▶ Passage
He learnt 'fannish slang', only to find that they didn't use it; he bought drinks, but drank them alone; he put out a fanzine, but they didn't want to read it. And those who had to read it, being under some kind of obligation to review the things, ignored his sufferings and his agonised initiation, and concentrated on its lack of qualities that he couldn't comprehend.
RULE 1: IF YOU CAN'T BLAME MRS THATCHER, BLAME HAROLD WILSON
It is not Jack's fault that he took refuge in that phoney egalitarianism that refuses to acknowledge that in works of art (which fanzine articles are) there is such a thing as innate quality. No doubt it is difficult for somebody with a pseudo-scientific background (as all these Jacks are) to evaluate, rather than simply to enumerate. They lack any literary background; they have no critical standard. And if you cannot evaluate a piece of work, you must measure the process of creations the labour and suffering put into it by its maker. And Jack has accumulated an infinity of labour-and-suffering-units; the miserable adolescence of the spotty swot, the bleeding digits of the one-finger typist. These alone make Ulysses look like a Keats and Chapman story. The education that might have made him a writer -- or made him give up before he made an idiot of himself -- was stolen from him by fraud.
Anyone whose secondary education took place during all or part of the Wilson/Heath years will remember it all. We were on the receiving end of a mass of propaganda about the need for Britain to produce more scientists, the irrelevance in the modern world of the old 'liberal arts', 'public school/Oxbridge' values. Literature, languages, history, were 'girls' stuff. Jack and his fellow sf readers, I would guess, are those who fell for all this.

▶ Data to examine
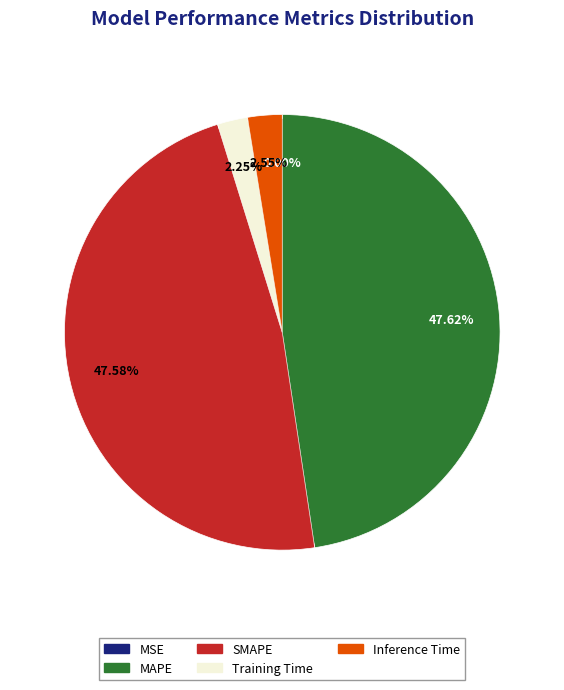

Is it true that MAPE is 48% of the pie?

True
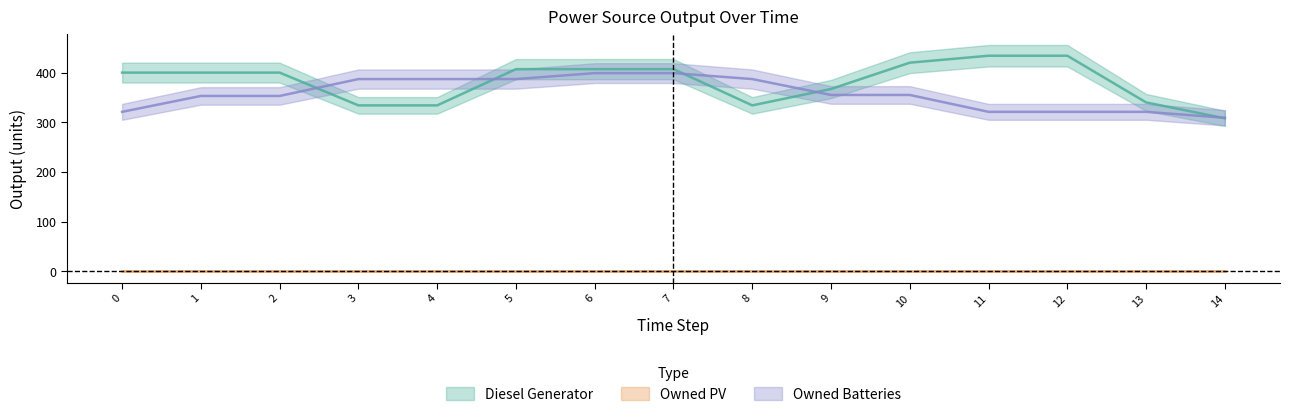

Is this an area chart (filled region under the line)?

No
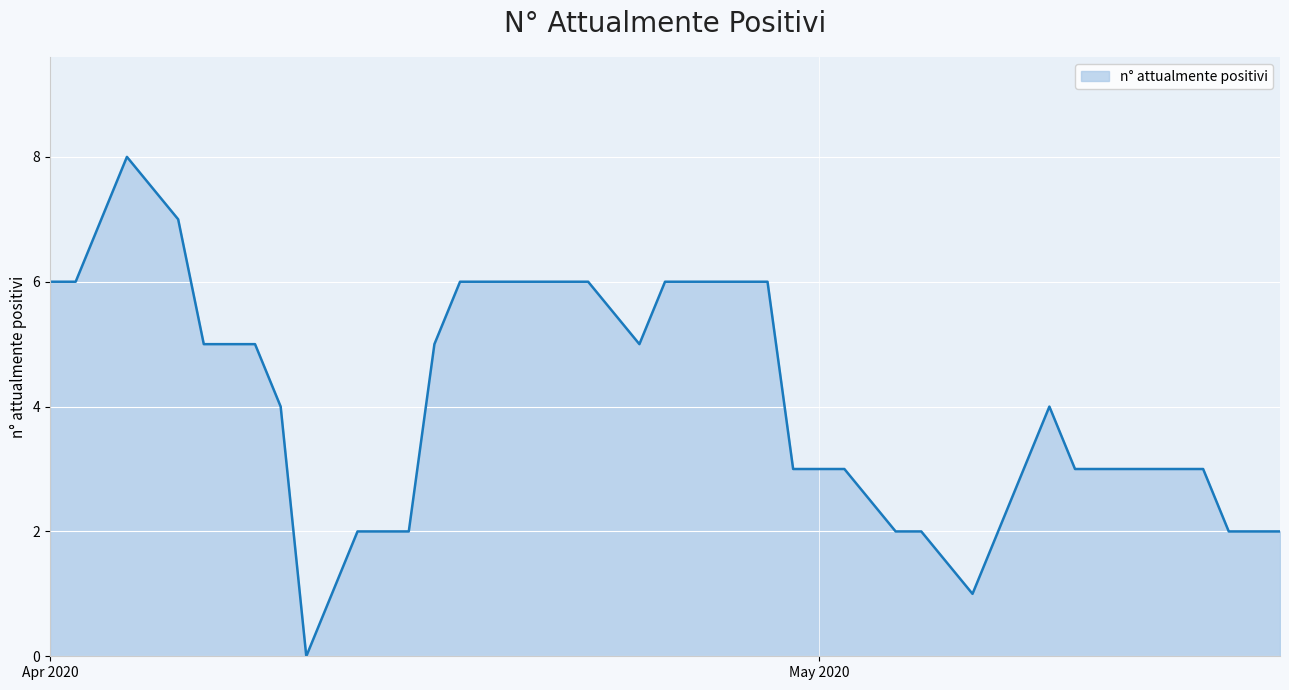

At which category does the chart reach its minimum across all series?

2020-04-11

▶ Work task 1
According to the passage, which school subjects were labeled "girls' stuff"? List all of them.
▶ Work task 2
Reproduce the part of the records that opens with the line containing "Is this an area" and runs through the end of the records. Omit the pictures.

▶ Written solution 1
Literature, languages, history

▶ Written solution 2
Is this an area chart (filled region under the line)?

No

At which category does the chart reach its minimum across all series?

2020-04-11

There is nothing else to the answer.